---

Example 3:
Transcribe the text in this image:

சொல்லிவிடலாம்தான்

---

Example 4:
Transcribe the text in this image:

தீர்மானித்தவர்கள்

> WHAT YOU WILL DO: All the lines above should be written out once more, exactly.

> FINISHED EXERCISE:
---

Example 3:
Transcribe the text in this image:

சொல்லிவிடலாம்தான்

---

Example 4:
Transcribe the text in this image:

தீர்மானித்தவர்கள்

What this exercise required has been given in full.